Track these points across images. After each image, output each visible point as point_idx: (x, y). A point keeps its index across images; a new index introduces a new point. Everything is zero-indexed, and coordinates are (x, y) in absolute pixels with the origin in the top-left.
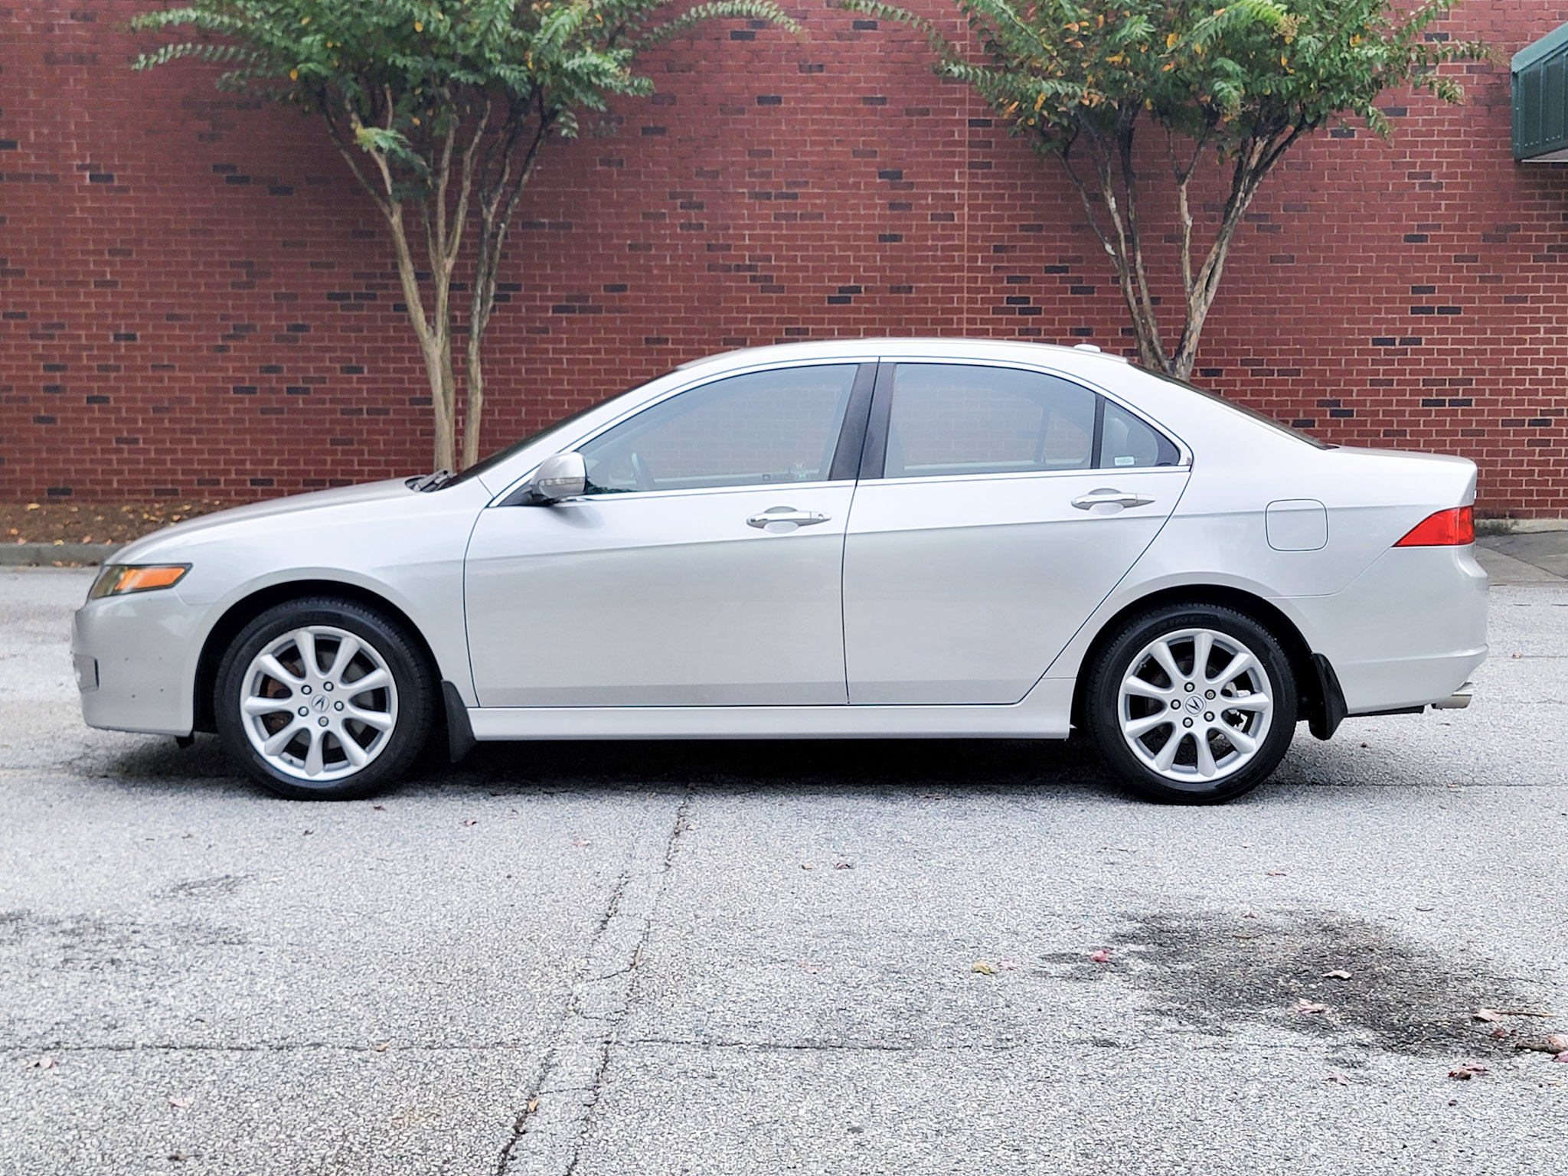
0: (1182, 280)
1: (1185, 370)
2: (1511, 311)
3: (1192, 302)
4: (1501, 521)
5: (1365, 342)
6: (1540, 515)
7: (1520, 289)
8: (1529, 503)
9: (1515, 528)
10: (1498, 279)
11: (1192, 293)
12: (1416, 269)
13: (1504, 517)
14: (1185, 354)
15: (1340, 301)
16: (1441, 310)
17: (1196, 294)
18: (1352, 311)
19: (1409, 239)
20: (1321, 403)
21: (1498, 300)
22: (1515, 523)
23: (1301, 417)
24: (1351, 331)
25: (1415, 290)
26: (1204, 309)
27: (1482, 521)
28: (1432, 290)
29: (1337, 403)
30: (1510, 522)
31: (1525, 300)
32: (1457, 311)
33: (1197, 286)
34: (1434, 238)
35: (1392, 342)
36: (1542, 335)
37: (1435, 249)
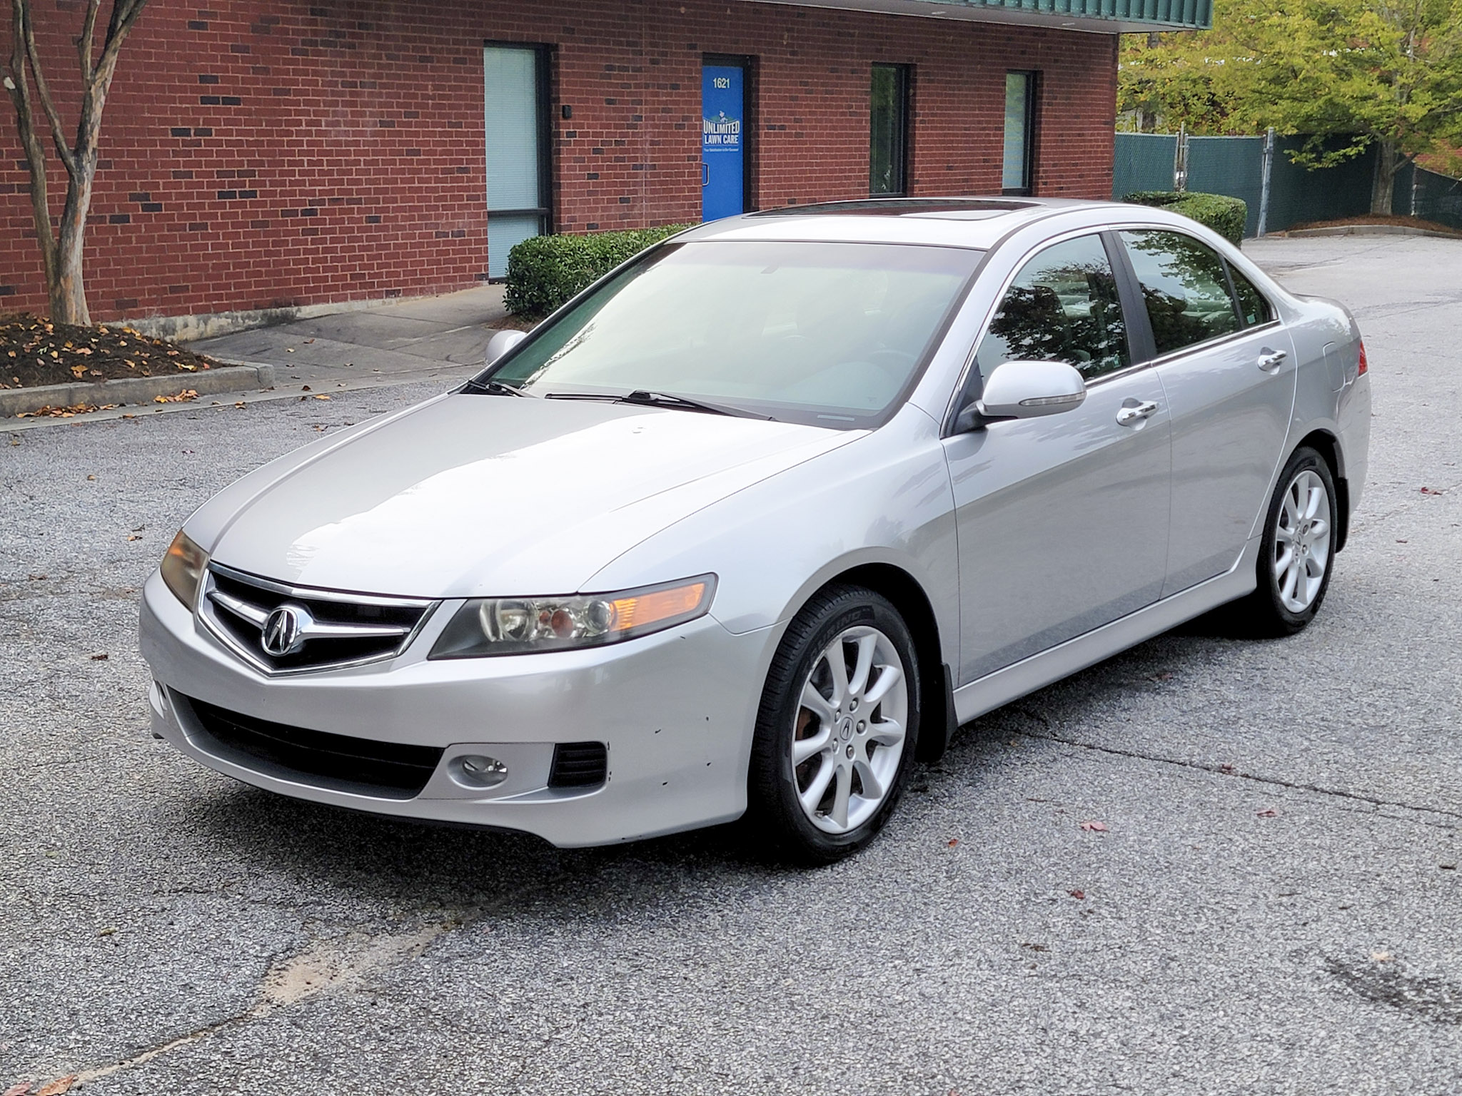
0: (82, 65)
1: (92, 168)
2: (278, 102)
3: (92, 91)
4: (288, 309)
5: (164, 132)
6: (317, 300)
7: (285, 82)
8: (308, 290)
9: (298, 315)
10: (266, 70)
11: (94, 82)
12: (201, 58)
13: (289, 305)
14: (90, 151)
15: (139, 88)
16: (226, 101)
17: (98, 83)
18: (150, 99)
19: (194, 25)
20: (134, 197)
21: (267, 92)
22: (299, 310)
23: (117, 212)
24: (152, 121)
25: (203, 79)
26: (103, 98)
27: (274, 310)
28: (215, 79)
29: (146, 197)
30: (295, 309)
31: (288, 92)
32: (236, 101)
33: (99, 75)
34: (215, 26)
35: (187, 132)
36: (304, 127)
37: (214, 37)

# Task description
In the entries above, the lines between the one holding "20: (1321, 403)" and the one holding "36: (1542, 335)", inclusive, are to be printed exactly as written, and those alone.

# Exercise output
20: (1321, 403)
21: (1498, 300)
22: (1515, 523)
23: (1301, 417)
24: (1351, 331)
25: (1415, 290)
26: (1204, 309)
27: (1482, 521)
28: (1432, 290)
29: (1337, 403)
30: (1510, 522)
31: (1525, 300)
32: (1457, 311)
33: (1197, 286)
34: (1434, 238)
35: (1392, 342)
36: (1542, 335)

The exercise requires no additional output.